Quem me põe na pena palavras que não escrevi,
Na cabeça ideias que não tive
Na vida sensações que não provei?
Levantam-me do chão dos tempos e soltam-me num céu
Aborrecido a meus olhos,
Estrangeiro.
Sou eu e o outro, todos os palácios,
Fúteis transferências de sentido, aves de sangue, expostas,
Embalsamadas, duplas, cidades
Da memória.
Vozes modernas inventam-me a criação das odes,
Completam-me os sonetos.
Não sei por que me vão falando.
A minha boca calou-se quando eu quis.
E a minha cabeça, vazia, nem em filme animado
Se padece,
Transformou-se em pedra, apagada ao luar
Que eu próprio não usei.
Cento e dezoito anos não são tempo
Que faça arrefecer um corpo
Escrito.
Podem ser apenas uma noite, um sonho alucinante,
Ou um dia inteiro, de natureza desperta,
Um fruto, uma folha, uma raiz.
Oiço dizer Seattle, e essas mudanças de clima
Que nada tem a ver com o nascimento da alma
Projectam-se no globo etéreo que a minha
Consciência em expansão
Impede que enluteça.
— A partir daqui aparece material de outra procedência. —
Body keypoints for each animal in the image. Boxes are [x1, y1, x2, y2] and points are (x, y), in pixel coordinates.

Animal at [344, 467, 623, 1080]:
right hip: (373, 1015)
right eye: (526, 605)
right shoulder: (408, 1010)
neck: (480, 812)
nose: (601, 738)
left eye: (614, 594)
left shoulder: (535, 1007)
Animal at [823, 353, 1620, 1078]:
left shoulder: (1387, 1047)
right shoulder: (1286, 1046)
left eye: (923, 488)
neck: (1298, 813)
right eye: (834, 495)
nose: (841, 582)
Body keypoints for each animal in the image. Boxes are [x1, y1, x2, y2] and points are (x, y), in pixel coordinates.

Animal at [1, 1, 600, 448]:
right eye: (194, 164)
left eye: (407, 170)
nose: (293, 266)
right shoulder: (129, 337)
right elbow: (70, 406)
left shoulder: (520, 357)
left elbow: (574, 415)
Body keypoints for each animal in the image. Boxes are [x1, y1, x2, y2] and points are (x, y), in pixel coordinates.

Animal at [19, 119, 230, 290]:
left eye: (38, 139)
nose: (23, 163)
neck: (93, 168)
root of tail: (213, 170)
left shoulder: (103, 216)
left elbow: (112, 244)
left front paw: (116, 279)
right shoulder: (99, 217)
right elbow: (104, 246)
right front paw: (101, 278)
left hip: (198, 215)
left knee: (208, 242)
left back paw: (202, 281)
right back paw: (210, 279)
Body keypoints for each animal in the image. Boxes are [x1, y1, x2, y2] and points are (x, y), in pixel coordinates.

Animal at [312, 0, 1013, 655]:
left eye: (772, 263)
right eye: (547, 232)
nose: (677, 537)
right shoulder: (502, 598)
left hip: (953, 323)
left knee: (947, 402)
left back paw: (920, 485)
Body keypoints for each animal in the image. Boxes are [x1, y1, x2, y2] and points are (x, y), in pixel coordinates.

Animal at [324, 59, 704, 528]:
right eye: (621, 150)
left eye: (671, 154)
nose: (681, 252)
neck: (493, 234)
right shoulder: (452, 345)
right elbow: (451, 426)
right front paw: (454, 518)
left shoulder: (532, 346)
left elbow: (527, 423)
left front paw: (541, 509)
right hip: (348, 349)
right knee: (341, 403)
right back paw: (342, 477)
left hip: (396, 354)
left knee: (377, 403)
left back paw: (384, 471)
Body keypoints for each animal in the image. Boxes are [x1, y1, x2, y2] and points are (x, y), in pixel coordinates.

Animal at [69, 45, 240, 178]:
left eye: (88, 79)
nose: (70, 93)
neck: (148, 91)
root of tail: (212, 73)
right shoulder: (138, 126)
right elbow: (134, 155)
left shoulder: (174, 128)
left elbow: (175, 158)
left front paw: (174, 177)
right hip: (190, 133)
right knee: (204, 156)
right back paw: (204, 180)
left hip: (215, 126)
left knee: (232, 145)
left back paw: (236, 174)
A ética também é irmã
Do efeito de estufa das ideias.
Dou uma luz indirecta como a lua
Às mãos que me ressuscitam nesta tarde de sol,
De calma, de pobreza de espanto,
E muitas, muitas cicatrizes na pele do pensamento.
Somos ilhas, altivas, mas somos arquipélago,
Ó mar carbónico de fumo, aqui, à nossa volta.
Armando Silva
Carvalho em Resumo: a poesia em 2010.